Many scholars contend that the Buddha — who renounced material wealth to embrace and preach a life of enlightenment — lived and taught in the 4th century BC, dying at around the age of 80.
“What our work has demonstrated is that we have this shrine (at Buddha’s birthplace) established in the 6th century BC” that supports the hypothesis that the Buddha might have lived and taught in that earlier era, Coningham said.
Radiocarbon and optically stimulated luminescence techniques were used to date fragments of charcoal and grains of sand found at the site.
Geoarcheological research meanwhile confirmed the existence of tree roots within the temple’s central open area.
Coningham co-directed an international team of archeologists at Lumbini that was funded in part by the Washington-based National Geographic Society, which plans to telecast a documentary, “Buried Secrets of the Buddha,” worldwide in February.
The team’s peer-reviewed findings appear in the December issue of the journal Antiquity, ahead of the 17th congress of the International Association of Buddhist Studies in Vienna in August next year.
Lumbini — overgrown by jungle before its rediscovery in 1896 — is today a UNESCO world heritage site, visited by millions of pilgrims every year. Worldwide, Buddhism counts 500 million followers.
In a statement, UNESCO director general Irina Bokova called for “more archeological research, intensified conservation work and strengthened site management” at Lumbini as it attracts growing numbers of visitors.

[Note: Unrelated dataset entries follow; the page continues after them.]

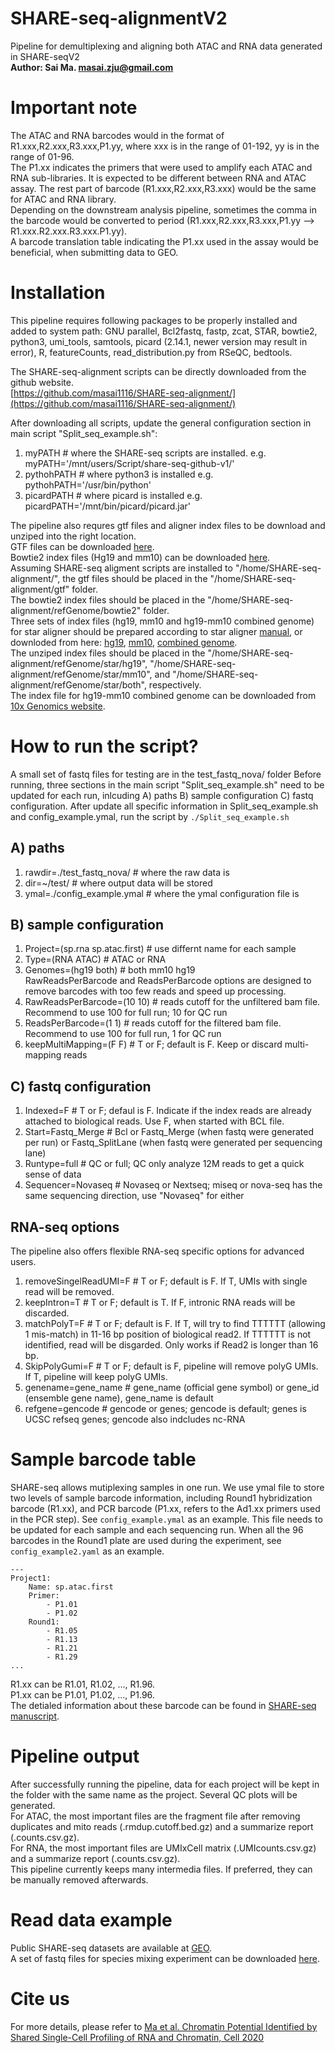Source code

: <html>
  <head>
    <meta name="google-site-verification" content="FC8xEq44yQepn6GHyTtgwE8snz8H4lnnfgcJE16CIHY" />
  </head>
</html>

# SHARE-seq-alignmentV2
Pipeline for demultiplexing and aligning both ATAC and RNA data generated in SHARE-seqV2\
**Author: Sai Ma. masai.zju@gmail.com**

# Important note
The ATAC and RNA barcodes would in the format of R1.xxx,R2.xxx,R3.xxx,P1.yy, where xxx is in the range of 01-192, yy is in the range of 01-96.\
The P1.xx indicates the primers that were used to amplify each ATAC and RNA sub-libraries. It is expected to be different between RNA and ATAC assay. The rest part of barcode (R1.xxx,R2.xxx,R3.xxx) would be the same for ATAC and RNA library.\
Depending on the downstream analysis pipeline, sometimes the comma in the barcode would be converted to period (R1.xxx,R2.xxx,R3.xxx,P1.yy --> R1.xxx.R2.xxx.R3.xxx.P1.yy).\
A barcode translation table indicating the P1.xx used in the assay would be beneficial, when submitting data to GEO.

# Installation
This pipeline requires following packages to be properly installed and added to system path: GNU parallel, Bcl2fastq, fastp, zcat, STAR, bowtie2, python3, umi_tools, samtools, picard (2.14.1, newer version may result in error), R, featureCounts, read_distribution.py from RSeQC, bedtools. 

The SHARE-seq-alignment scripts can be directly downloaded from the github website.\
[https://github.com/masai1116/SHARE-seq-alignment/](https://github.com/masai1116/SHARE-seq-alignment/)

After downloading all scripts, update the general configuration section in main script "Split_seq_example.sh":
1) myPATH # where the SHARE-seq scripts are installed. e.g. myPATH='/mnt/users/Script/share-seq-github-v1/'
2) pythohPATH # where python3 is installed e.g. pythohPATH='/usr/bin/python' 
3) picardPATH # where picard is installed e.g. picardPATH='/mnt/bin/picard/picard.jar'

The pipeline also requres gtf files and aligner index files to be download and unziped into the right location.\
GTF files can be downloaded [here](https://drive.google.com/file/d/1HuGLf0vSHO58Ek5HibTRiwXWBn9fBMTz/view?usp=sharing).\
Bowtie2 index files (Hg19 and mm10) can be downloaded [here](https://drive.google.com/file/d/1bXIxznwirsZ6DZhqK1gw6ZKlj-UjFRhn/view?usp=sharing).\
Assuming SHARE-seq aligment scripts are installed to "/home/SHARE-seq-alignment/", the gtf files should be placed in the "/home/SHARE-seq-alignment/gtf" folder.\
The bowtie2 index files should be placed in the "/home/SHARE-seq-alignment/refGenome/bowtie2" folder.\
Three sets of index files (hg19, mm10 and hg19-mm10 combined genome) for star aligner should be prepared according to star aligner [manual](https://github.com/alexdobin/STAR), or downloded from here: [hg19](https://drive.google.com/file/d/1IXI4DP-mjh2qc-EQe1WnWJQOCVEI4KVX/view?usp=sharing), [mm10](https://drive.google.com/file/d/1n0UwzOeUbX7TIBOrcBbXjgH3i0UH-Ka5/view?usp=sharing), [combined genome](https://drive.google.com/file/d/15Z2YMUDiavYG0s9zLFAbbwqA0VhVNu-f/view?usp=sharing).\
The unziped index files should be placed in the "/home/SHARE-seq-alignment/refGenome/star/hg19", "/home/SHARE-seq-alignment/refGenome/star/mm10", and "/home/SHARE-seq-alignment/refGenome/star/both", respectively.\
The index file for hg19-mm10 combined genome can be downloaded from [10x Genomics website](https://support.10xgenomics.com/single-cell-gene-expression/software/downloads/latest).

# How to run the script?
A small set of fastq files for testing are in the test_fastq_nova/ folder
Before running, three sections in the main script "Split_seq_example.sh" need to be updated for each run, inlcuding 
A) paths B) sample configuration C) fastq configuration. After update all specific information in Split_seq_example.sh and config_example.ymal, run the script by ```./Split_seq_example.sh```
## A) paths
1) rawdir=./test_fastq_nova/ # where the raw data is
2) dir=~/test/ # where output data will be stored
3) ymal=./config_example.ymal # where the ymal configuration file is

## B) sample configuration
1) Project=(sp.rna sp.atac.first) # use differnt name for each sample 
2) Type=(RNA ATAC)  # ATAC or RNA
3) Genomes=(hg19 both) # both mm10 hg19 \
RawReadsPerBarcode and ReadsPerBarcode options are designed to remove barcodes with too few reads and speed up processing. 
4) RawReadsPerBarcode=(10 10) # reads cutoff for the unfiltered bam file. Recommend to use 100 for full run; 10 for QC run
5) ReadsPerBarcode=(1 1) # reads cutoff for the filtered bam file. Recommend to use 100 for full run, 1 for QC run
6) keepMultiMapping=(F F)  # T or F; default is F. Keep or discard multi-mapping reads

## C) fastq configuration
1) Indexed=F # T or F; defaul is F. Indicate if the index reads are already attached to biological reads. Use F, when started with BCL file.
2) Start=Fastq_Merge # Bcl or Fastq_Merge (when fastq were generated per run) or Fastq_SplitLane (when fastq were generated per sequencing lane)
3) Runtype=full # QC or full;  QC only analyze 12M reads to get a quick sense of data
4) Sequencer=Novaseq # Novaseq or Nextseq;  miseq or nova-seq has the same sequencing direction, use "Novaseq" for either

## RNA-seq options
The pipeline also offers flexible RNA-seq specific options for advanced users. 
1) removeSingelReadUMI=F # T or F; default is F. If T, UMIs with single read will be removed.
2) keepIntron=T # T or F; default is T. If F, intronic RNA reads will be discarded.
3) matchPolyT=F # T or F; default is F. If T, will try to find TTTTTT (allowing 1 mis-match) in 11-16 bp position of biological read2. If TTTTTT is not identified, read will be disgarded. Only works if Read2 is longer than 16 bp.
4) SkipPolyGumi=F # T or F; default is F, pipeline will remove polyG UMIs. If T, pipeline will keep polyG UMIs.
5) genename=gene_name # gene_name (official gene symbol) or gene_id (ensemble gene name), gene_name is default
6) refgene=gencode # gencode or genes; gencode is default; genes is UCSC refseq genes; gencode also indcludes nc-RNA

# Sample barcode table
SHARE-seq allows mutiplexing samples in one run. We use ymal file to store two levels of sample barcode information, including Round1 hybridization barcode (R1.xx), and PCR barcode (P1.xx, refers to the Ad1.xx primers used in the PCR step). See ```config_example.ymal``` as an example. This file needs to be updated for each sample and each sequencing run. When all the 96 barcodes in the Round1 plate are used during the experiment, see ```config_example2.yaml``` as an example.
```
---
Project1:
    Name: sp.atac.first
    Primer:
        - P1.01
        - P1.02
    Round1:
        - R1.05
        - R1.13
        - R1.21
        - R1.29
...
```        
R1.xx can be R1.01, R1.02, ..., R1.96.\
P1.xx can be P1.01, P1.02, ..., P1.96.\
The detialed information about these barcode can be found in [SHARE-seq manuscript](https://www.sciencedirect.com/science/article/pii/S0092867420312538).

# Pipeline output
After successfully running the pipeline, data for each project will be kept in the folder with the same name as the project. 
Several QC plots will be generated.\
For ATAC, the most important files are the fragment file after removing duplicates and mito reads (.rmdup.cutoff.bed.gz) and a summarize report (.counts.csv.gz).\
For RNA, the most important files are UMIxCell matrix (.UMIcounts.csv.gz) and a summarize report (.counts.csv.gz).\
This pipeline currently keeps many intermedia files. If preferred, they can be manually removed afterwards.

# Read data example
Public SHARE-seq datasets are available at [GEO](https://www.ncbi.nlm.nih.gov/geo/query/acc.cgi?acc=GSE140203).\
A set of fastq files for species mixing experiment can be downloaded [here](https://drive.google.com/drive/folders/19HdjJuWrpRJz8OeB6YNUMSojPyTMV7OP?usp=sharing).

# Cite us
For more details, please refer to [Ma et al. Chromatin Potential Identified by Shared Single-Cell Profiling of RNA and Chromatin, Cell 2020](https://www.sciencedirect.com/science/article/pii/S0092867420312538)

UNESCO and the Nepalese government had invited Coningham, Britain’s leading South Asian archaeologist, to join Nepal’s former director general Kosh Prasad Acharya to steer the Lumbini effort.
Since it’s a working temple, the archaeologists found themselves digging in the midst of meditating monks, nuns and pilgrims.
It’s not unusual in history for adherents of one faith to have built a place of worship atop the ruins of a venue connected with another religion.
But what makes Lumbini special, Coningham said, is how the design of the wooden shrine resembles that of the multiple structures built over it over time.
Equally significant is what the archaeologists did not find: signs of any dramatic change in which the site has been used over the ages.
“This is one of those rare occasions when belief, tradition, archaeology and science actually come together,” he said.